Zwischen 1961 und 2002 veröffentlichte Arend Lijphart mehr als 200 Aufsätze, Artikel und Monographien. Während er sich in den Anfangsjahren seiner akademischen Karriere zunächst vor allem mit Themen der Internationalen Politik auseinandersetzte, widmete er sich später der Untersuchung von Methoden und Methodenproblemen, Koalitionen und Parteiensystemen, aber insbesondere mit den empirischen und normativen Aspekten der Konsens- und Konkordanzdemokratie und Wahlen und Wahlsystemen. Seine wichtigsten Werke sind The Trauma of Decolonization. The Dutch and West New Guinea (1966), The Politics of Accommodation: Pluralism and Democracy in the Netherlands (1968), Democracy in Plural Societies. A Comparative Exploration (1977), Democracies. Patterns of Majoritarian and Consensus Government in Twenty-One Countries (1984), Electoral Systems and Party Systems. A Study of Twenty-Seven Democracies 1945-1990 (1994), Patterns of Democracy. Government Forms and Performance in Thirty-Six Countries (1999).
Am 8.2.2001, dem 426. Gründungstag der Universität Leiden, wurde Lijphart „für seine besonderen wissenschaftlichen Verdienste“ die Ehrendoktorwürde verliehen. 1995 war er Präsident der American Political Science Association.

Literaturhinweise

  • Crepaz, Markus M. L.; Koelble, Thomas A.; Wilsworth, David (Hrsg.): Democracy and Institutions. The Life Work of Arend Lijphart, Michigan 2000.

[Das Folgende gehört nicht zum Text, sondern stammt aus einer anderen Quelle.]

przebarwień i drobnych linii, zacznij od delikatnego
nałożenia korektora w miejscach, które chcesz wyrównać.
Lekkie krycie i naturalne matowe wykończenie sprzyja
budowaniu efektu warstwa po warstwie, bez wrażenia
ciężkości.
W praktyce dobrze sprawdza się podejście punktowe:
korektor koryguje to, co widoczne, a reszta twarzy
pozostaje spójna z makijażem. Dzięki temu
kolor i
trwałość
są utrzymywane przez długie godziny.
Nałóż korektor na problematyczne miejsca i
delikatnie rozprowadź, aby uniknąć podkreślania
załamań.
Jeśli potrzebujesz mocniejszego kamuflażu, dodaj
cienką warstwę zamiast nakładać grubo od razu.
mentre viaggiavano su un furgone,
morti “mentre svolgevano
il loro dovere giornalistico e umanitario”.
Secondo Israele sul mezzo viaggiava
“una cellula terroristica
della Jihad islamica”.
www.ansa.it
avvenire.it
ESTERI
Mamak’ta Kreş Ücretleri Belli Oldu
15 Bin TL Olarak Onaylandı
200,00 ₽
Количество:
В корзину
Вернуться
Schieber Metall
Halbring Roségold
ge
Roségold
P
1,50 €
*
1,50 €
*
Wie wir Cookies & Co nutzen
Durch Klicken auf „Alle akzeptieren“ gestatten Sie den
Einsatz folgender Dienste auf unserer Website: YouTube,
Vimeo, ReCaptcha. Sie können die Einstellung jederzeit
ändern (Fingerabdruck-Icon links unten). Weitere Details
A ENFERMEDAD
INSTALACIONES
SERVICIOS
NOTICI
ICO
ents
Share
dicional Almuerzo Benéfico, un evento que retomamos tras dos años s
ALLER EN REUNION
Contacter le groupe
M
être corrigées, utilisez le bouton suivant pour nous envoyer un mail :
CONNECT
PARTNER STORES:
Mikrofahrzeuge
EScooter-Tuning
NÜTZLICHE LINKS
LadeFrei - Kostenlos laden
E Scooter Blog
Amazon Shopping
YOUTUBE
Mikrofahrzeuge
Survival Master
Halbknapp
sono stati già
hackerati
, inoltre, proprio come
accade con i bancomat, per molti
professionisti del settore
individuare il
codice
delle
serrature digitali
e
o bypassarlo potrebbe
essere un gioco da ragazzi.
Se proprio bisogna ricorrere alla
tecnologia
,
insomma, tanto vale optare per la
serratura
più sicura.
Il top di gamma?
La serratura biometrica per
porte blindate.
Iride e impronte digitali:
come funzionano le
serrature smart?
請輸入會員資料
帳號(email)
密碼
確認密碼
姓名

  • Gourevitch, Peter; Jacobsen, Gary: Arend Lijphart. A Profile. In: PS: Political Science & Politics 28 (1995), 4, S. 751-753.
  • Lijphart, Arend: About Peripheries, Centres and Other Autobiographical Reflections. In: Daalder, Hans (Hrsg.): Comparative European Politics. The Story of a Profession, London 1997, S. 241-252.
  • Schulz, Robert: Neuere Ansätze zur Typologisierung demokratischer Systeme, Magisterarbeit, Rostock 2003.